Overview of Alcohol Advertising Restrictions

Children and adolescents regularly view alcohol advertisements in their environment. Typically, alcohol advertisements are lacking or altogether missing any information on the risks associated with alcohol consumption.

Alcohol advertising restrictions reduce the exposure of children and adolescents to alcohol advertising that promotes unrealistic messages about alcohol use. Restrictions on alcohol advertising include any policies that limit advertising of alcoholic beverages such as limits on location and placement of messages.

The Federal Alcohol Administration Act (FAA Act) gives the Alcohol and Tobacco Tax and Trade Bureau (TTB) authority to regulate the advertising of alcohol beverage products. It provides for the regulation of those engaged in the alcohol beverage industry and for the protection of consumers.

The Alcohol and Tobacco Tax and Trade Bureau defines an advertisement as any written or verbal statement, illustration, or depiction. Examples include ads in newspapers or magazines, trade booklets, menus, wine cards, leaflets, circulars, mailers, book inserts, catalogs, promotional materials, or sales pamphlets. Also included is anything written, printed, graphic, or other matter accompanying the container: markings on cases, billboards, signs, or other outdoor displays; broadcasts made via radio, television, or in any other media. Though not specifically listed, this definition includes websites and other internet-based advertising such as social media.

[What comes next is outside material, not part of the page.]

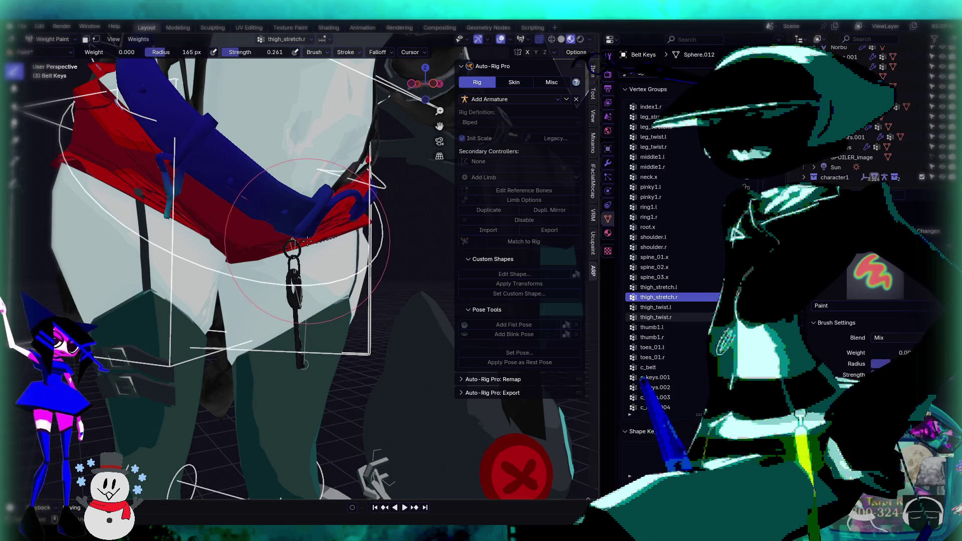
{"action": "key", "text": "Tab"}
{"action": "left_click", "coordinate": [689, 431]}
{"action": "key", "text": "Tab"}
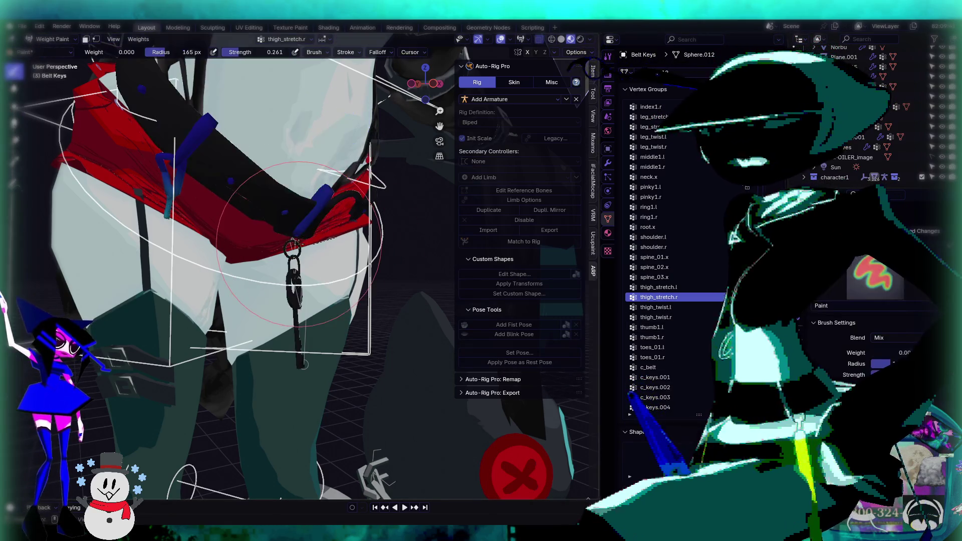
{"action": "key", "text": "Up"}
{"action": "key", "text": "Tab"}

The Goal of Alcohol Advertising Restrictions

Alcohol advertising restriction policies are focused on addressing permissive community norms. When youth live in communities where underage drinking is a low priority and adults convey a permissive attitude towards underage drinking, it undermines their ability to grow and thrive in safe and healthy communities.

Communities that restrict alcohol advertisers and advertisements send a message to young people that underage alcohol use is not tolerated by the community.

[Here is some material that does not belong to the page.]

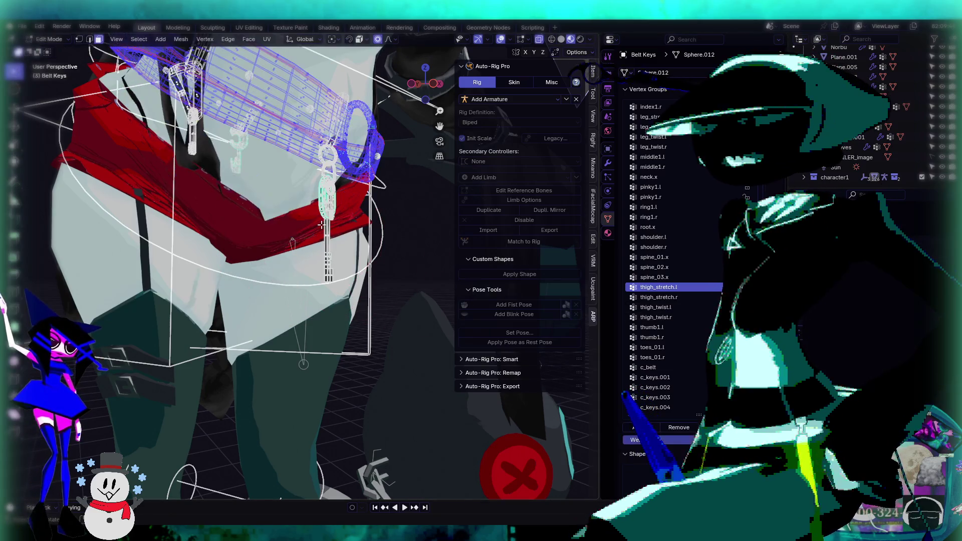
{"action": "left_click", "coordinate": [680, 427]}
{"action": "key", "text": "Tab"}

Why Alcohol Advertising Restrictions are Important to Communities

A study published in the May 2016 issue of the Journal of Studies on Alcohol and Drugs, found that kids ages 11 to 14 typically saw two to four alcohol ads per day. While television was often the source, outdoor ads, such as billboards and signs outside stores and restaurants, were even more prominent in kids’ lives.1

Communities can play an active role in monitoring the alcohol industry and community coalitions are uniquely positioned to help limit the glorification of alcohol use in their communities.

Parents and peers have a large impact on youth decisions to drink. However, research clearly indicates that alcohol advertising and marketing also have a significant effect by influencing youth and adult expectations and attitudes and helping to create an environment that promotes underage drinking.2

Reducing the impact of alcohol marketing on young people is an important public health goal since underage drinking is a significant contributor to youth alcohol-related motor vehicle crashes and other forms of injury, violence, suicide, and problems associated with school and family.3

Alcohol Advertising Restriction Examples

Efforts to restrict alcohol advertisements include not only state laws and self-regulation by the alcohol industry, but local ordinances and the voluntary implementation of restrictions by businesses, events, or organizations. Some local ordinances that can be implemented by communities looking to restrict alcohol advertising in their area are:

  • Limiting alcohol sponsorships of community events that are popular with families and young people
  • Placing limits or controls on billboards in areas where children are present and spend time
  • Reducing point-of-sale displays that are in areas of a store young people shop in or in areas that are intended to capture young people’s attention
  • Prohibiting alcohol advertising inside a store that is visible from the outside
  • Placing limitations on the percentage of store window space devoted to advertising
  • Prohibiting distribution of sale of any alcohol industry promotional materials to minors (prizes at local events)

Helpful Tips and Suggestions

Outdoor advertising has been growing as companies are moving away from traditional sources such as television and radio. Companies often approach municipalities with outdoor advertising to gain revenue. It is important for community coalitions to counter the argument that alcohol advertising brings in revenue for the community. Using data, community coalitions can present the societal costs of underage drinking, and the public money that will be spent on prevention and treatment services, which far outweighs any potential income in advertising revenue.

Resources and Tools


  1. Journal of Studies on Alcohol and Drugs. “Middle-school kids see several alcohol ads a day.” ScienceDaily, 17 May 2016.
  2. Center on Alcohol Marketing and Youth at the Johns Hopkins Bloomberg School of Public Health. Alcohol Advertising and Youth. April 2007. Web. August 2017.
  3. U.S. Surgeon General. (2007). Surgeon General’s Call to Action to Prevent and Reduce Underage Drinking. Washington, DC: Department of Health and Human Services, Office of the Surgeon General.